Pour finir, quels sont vos projets à court ou moyen termes ?

Je vous ai parlé du cacao, qui est un pilier de nos projets. Le deuxième pilier sur lequel nous nous sommes accordés avec la Côte d’Ivoire et les État membres, dans le cadre de la « Team Europe », c’est la transition vers le bas carbone. L’UE s’est fixé l’objectif très ambitieux d’arriver à la neutralité au niveau des émissions pour 2050. La Côte d’Ivoire veut les réduire de 28 % d’ici à 2030. Mais pour y parvenir, il faut travailler sur plusieurs axes. Comme promouvoir des modes de transport publics et privés moins polluants, investir dans les énergies renouvelables ou encore améliorer l’efficacité énergétique, c’est-à-dire remplacer une ampoule qui consomme 100 watts par une lampe LED, pour prendre un exemple concret. Tout cela fait partie des objectifs principaux de l’Union européenne dans le « Green Deal », son Pacte vert.

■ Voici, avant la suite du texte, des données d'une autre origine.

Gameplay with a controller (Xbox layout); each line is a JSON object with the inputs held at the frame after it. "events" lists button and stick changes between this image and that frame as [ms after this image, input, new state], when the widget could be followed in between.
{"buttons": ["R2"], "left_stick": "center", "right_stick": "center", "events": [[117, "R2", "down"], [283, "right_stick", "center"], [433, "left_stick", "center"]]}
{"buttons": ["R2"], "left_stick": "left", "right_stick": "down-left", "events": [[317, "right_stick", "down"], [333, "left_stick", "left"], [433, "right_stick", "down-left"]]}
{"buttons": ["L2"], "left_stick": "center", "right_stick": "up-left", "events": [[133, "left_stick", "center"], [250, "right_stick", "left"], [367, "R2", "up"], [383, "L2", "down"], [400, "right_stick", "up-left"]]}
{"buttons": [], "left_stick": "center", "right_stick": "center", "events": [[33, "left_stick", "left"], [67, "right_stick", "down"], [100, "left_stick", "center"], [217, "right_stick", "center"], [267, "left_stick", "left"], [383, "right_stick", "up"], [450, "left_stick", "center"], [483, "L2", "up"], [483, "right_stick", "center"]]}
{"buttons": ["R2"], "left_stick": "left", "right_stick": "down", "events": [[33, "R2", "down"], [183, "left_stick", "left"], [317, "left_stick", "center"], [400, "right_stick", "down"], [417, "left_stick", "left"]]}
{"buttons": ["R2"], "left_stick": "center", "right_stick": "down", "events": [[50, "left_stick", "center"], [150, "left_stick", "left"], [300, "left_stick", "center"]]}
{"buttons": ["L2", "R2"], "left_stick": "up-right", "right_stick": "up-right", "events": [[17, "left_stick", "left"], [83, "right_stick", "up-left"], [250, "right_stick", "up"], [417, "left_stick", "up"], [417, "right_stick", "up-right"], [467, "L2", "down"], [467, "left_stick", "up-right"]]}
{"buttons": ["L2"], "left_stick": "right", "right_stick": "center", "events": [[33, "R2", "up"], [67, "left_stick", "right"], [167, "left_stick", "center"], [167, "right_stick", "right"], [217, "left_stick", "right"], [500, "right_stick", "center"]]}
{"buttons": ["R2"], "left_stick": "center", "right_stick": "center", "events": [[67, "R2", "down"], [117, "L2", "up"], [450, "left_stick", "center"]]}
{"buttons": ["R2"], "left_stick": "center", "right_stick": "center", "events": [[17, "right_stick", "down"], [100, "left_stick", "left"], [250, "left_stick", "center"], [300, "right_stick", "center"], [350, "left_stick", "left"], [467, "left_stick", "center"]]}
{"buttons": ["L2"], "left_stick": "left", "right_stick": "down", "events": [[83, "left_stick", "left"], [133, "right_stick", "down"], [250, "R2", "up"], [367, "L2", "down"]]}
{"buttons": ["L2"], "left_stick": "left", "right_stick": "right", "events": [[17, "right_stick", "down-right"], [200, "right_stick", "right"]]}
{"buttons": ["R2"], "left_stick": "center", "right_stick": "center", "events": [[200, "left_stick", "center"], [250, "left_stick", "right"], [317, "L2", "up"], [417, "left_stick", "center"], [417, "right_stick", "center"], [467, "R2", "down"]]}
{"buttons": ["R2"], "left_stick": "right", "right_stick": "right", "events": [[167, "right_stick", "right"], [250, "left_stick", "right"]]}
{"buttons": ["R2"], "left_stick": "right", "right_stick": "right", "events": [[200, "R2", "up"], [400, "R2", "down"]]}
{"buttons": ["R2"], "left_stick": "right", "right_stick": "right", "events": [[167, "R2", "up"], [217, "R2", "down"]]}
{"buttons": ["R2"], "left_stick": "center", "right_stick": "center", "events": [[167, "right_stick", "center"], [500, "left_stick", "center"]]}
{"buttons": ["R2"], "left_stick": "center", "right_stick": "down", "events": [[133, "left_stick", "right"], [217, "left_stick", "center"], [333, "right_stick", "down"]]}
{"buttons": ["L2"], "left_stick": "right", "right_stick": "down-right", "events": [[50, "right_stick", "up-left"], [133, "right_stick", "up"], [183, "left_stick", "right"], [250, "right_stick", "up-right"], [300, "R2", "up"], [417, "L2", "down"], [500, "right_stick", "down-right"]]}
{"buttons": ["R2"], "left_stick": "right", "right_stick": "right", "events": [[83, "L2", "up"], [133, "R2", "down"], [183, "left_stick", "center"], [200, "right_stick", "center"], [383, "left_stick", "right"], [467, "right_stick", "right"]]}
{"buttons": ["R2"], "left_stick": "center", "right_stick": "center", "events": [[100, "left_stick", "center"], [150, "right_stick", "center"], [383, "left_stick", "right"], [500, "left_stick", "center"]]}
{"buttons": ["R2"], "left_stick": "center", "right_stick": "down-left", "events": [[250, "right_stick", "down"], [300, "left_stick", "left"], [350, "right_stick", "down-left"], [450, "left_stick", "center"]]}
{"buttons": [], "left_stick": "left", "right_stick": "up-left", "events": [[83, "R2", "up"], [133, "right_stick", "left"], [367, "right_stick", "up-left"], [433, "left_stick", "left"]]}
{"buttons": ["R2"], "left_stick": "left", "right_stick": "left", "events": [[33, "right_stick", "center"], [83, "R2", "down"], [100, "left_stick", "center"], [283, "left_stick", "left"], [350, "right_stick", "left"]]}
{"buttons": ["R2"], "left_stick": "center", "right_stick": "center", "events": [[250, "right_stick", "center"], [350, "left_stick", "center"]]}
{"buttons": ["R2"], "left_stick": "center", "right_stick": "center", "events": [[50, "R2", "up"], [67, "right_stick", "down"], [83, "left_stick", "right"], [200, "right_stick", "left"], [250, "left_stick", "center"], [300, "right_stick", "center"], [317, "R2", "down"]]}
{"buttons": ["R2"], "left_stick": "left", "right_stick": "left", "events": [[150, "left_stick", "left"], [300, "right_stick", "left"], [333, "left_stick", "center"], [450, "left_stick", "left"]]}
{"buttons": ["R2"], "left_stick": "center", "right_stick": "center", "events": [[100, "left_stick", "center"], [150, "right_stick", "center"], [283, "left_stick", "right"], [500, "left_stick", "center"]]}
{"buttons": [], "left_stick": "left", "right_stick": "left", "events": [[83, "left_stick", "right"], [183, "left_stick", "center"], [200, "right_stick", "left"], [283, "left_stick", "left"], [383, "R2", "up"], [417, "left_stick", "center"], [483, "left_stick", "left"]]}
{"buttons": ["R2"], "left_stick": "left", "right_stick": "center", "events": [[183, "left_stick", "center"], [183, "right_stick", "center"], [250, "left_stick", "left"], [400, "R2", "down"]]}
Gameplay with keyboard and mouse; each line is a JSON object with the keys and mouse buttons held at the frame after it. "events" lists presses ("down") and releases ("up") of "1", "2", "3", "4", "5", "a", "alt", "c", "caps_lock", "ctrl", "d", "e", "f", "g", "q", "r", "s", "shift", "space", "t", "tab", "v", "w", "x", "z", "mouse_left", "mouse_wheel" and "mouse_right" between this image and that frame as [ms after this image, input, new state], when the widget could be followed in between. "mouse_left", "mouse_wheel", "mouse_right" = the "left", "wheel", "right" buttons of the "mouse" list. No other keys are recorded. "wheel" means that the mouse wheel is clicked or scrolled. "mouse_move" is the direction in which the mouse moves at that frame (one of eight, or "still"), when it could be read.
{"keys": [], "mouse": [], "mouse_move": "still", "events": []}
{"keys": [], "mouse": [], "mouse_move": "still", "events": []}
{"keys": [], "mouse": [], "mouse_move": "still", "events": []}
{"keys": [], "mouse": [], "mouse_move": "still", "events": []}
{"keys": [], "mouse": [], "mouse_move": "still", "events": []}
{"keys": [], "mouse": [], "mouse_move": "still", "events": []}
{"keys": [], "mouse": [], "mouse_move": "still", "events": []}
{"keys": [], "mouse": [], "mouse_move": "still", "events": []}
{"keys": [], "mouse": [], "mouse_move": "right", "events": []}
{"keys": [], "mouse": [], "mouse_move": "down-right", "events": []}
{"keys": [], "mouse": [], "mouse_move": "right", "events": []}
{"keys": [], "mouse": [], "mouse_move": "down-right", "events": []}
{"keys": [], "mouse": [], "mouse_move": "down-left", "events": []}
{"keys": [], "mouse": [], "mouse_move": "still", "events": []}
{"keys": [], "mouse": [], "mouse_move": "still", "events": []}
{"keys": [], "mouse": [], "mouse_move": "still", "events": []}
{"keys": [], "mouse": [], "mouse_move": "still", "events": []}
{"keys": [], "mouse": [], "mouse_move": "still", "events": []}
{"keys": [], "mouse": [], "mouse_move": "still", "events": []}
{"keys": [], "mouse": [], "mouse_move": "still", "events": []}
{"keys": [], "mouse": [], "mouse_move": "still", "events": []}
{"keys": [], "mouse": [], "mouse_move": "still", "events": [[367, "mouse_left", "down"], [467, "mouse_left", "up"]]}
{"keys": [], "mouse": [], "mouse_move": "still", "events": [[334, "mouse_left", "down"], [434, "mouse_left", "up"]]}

Du coup, nous voulons investir dans ces secteurs en attirant les bons partenaires – et créer des emplois, aider à la digitalisation, etc. Le troisième pilier, c’est la sécurité. Nous souhaitons accompagner la Côte d’Ivoire dans ses efforts en faveur de la paix et de la stabilité. Il s’agit d’un préalable indispensable, ici comme ailleurs, au bon climat des investissements. Sans la paix, il ne peut y avoir d’éducation ou de développement. Face aux menaces terroristes au Nord, nous voulons travailler ensemble pour renforcer les frontières, lutter contre le terrorisme, aider à la formation dans ces domaines et soutenir la réconciliation. Maintenir la paix est précieux pour le pays. Et précieux pour nous, car elle permet les échanges commerciaux et l’investissement. Là encore, nos intérêts se rejoignent.